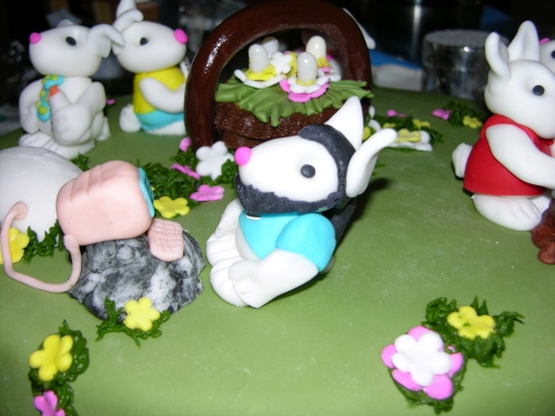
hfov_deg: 38.2
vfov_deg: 29.1
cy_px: 208
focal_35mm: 50
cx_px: 278
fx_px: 802
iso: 50
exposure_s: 1/60.1
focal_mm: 12.7
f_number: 3
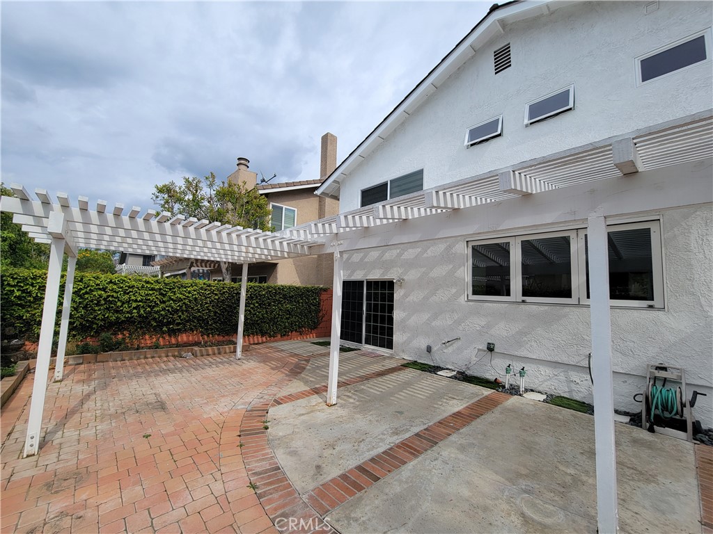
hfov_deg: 106.2
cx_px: 356
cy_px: 267
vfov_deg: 89.9
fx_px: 268
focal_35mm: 13
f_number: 2.2
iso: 50
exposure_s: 1/1550
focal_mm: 2.2
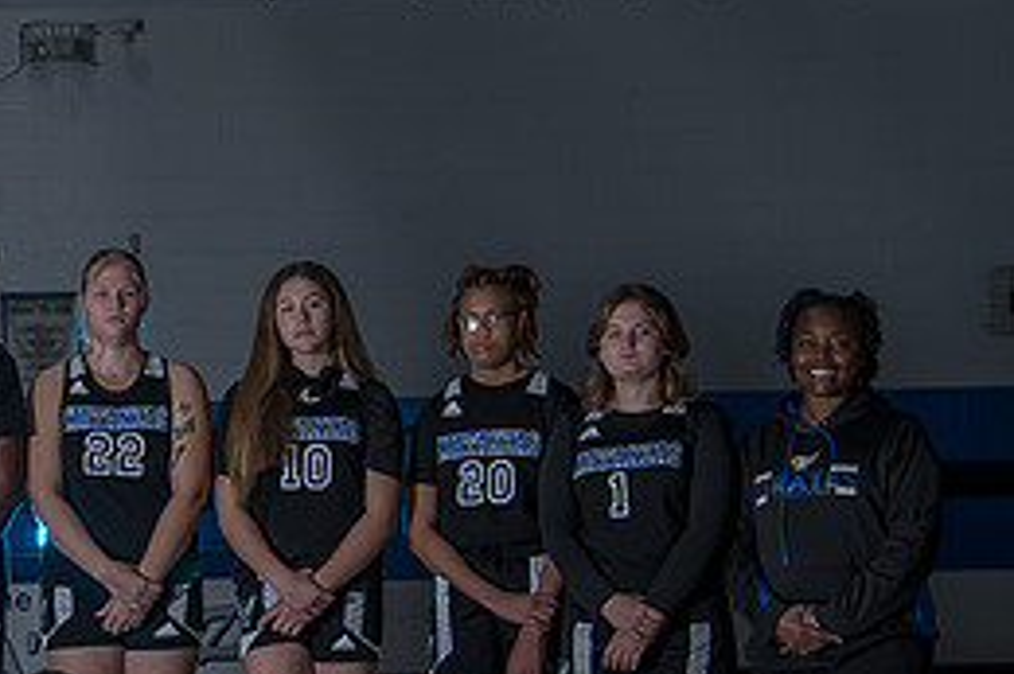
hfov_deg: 18.1
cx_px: 102
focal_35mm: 111
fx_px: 3124
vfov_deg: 12.3
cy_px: 552
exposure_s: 1/200
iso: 640
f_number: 4
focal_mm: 44
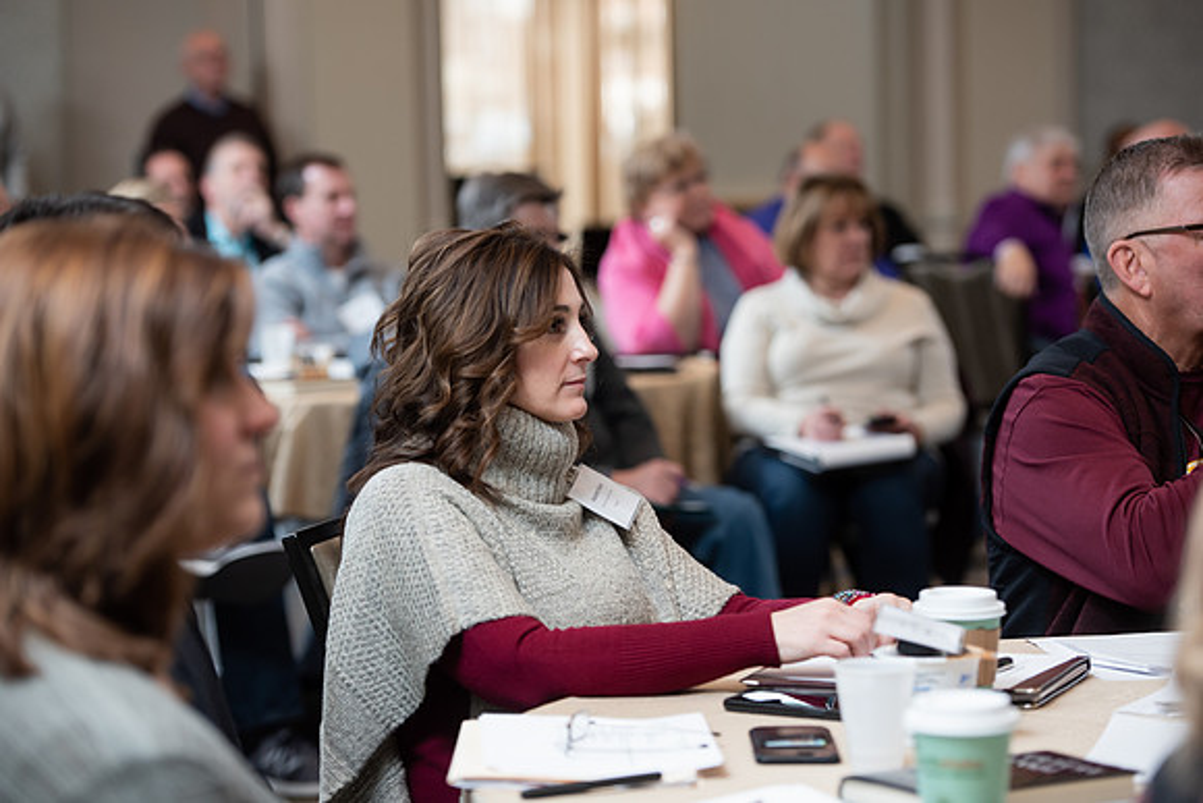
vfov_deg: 12.5
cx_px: 602
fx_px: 3677
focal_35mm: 110
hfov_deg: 18.6
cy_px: 402
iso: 640
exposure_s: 1/200
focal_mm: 110
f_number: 3.5
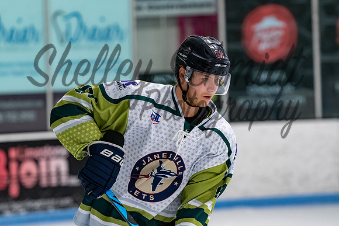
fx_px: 2370
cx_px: 165
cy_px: 113
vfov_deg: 5.5
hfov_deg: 8.2
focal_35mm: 252
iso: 2000
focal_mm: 160
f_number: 3.2
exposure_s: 1/800
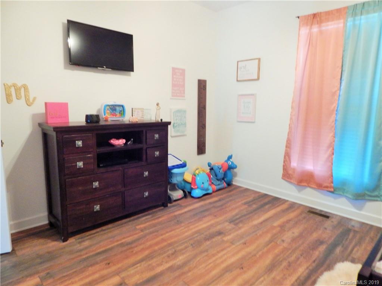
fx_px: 243
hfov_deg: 76.4
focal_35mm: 22
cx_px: 191
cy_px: 143
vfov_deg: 61.1
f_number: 3
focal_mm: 4
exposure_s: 1/8
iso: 450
────
What you are asked to do: Skipping the pictures, output the entries exactly as they appear above.

Answer section:
hfov_deg: 38.2
vfov_deg: 29.1
cy_px: 208
focal_35mm: 50
cx_px: 278
fx_px: 802
iso: 50
exposure_s: 1/60.1
focal_mm: 12.7
f_number: 3
hfov_deg: 106.2
cx_px: 356
cy_px: 267
vfov_deg: 89.9
fx_px: 268
focal_35mm: 13
f_number: 2.2
iso: 50
exposure_s: 1/1550
focal_mm: 2.2
hfov_deg: 18.1
cx_px: 102
focal_35mm: 111
fx_px: 3124
vfov_deg: 12.3
cy_px: 552
exposure_s: 1/200
iso: 640
f_number: 4
focal_mm: 44
vfov_deg: 12.5
cx_px: 602
fx_px: 3677
focal_35mm: 110
hfov_deg: 18.6
cy_px: 402
iso: 640
exposure_s: 1/200
focal_mm: 110
f_number: 3.5
fx_px: 2370
cx_px: 165
cy_px: 113
vfov_deg: 5.5
hfov_deg: 8.2
focal_35mm: 252
iso: 2000
focal_mm: 160
f_number: 3.2
exposure_s: 1/800
fx_px: 243
hfov_deg: 76.4
focal_35mm: 22
cx_px: 191
cy_px: 143
vfov_deg: 61.1
f_number: 3
focal_mm: 4
exposure_s: 1/8
iso: 450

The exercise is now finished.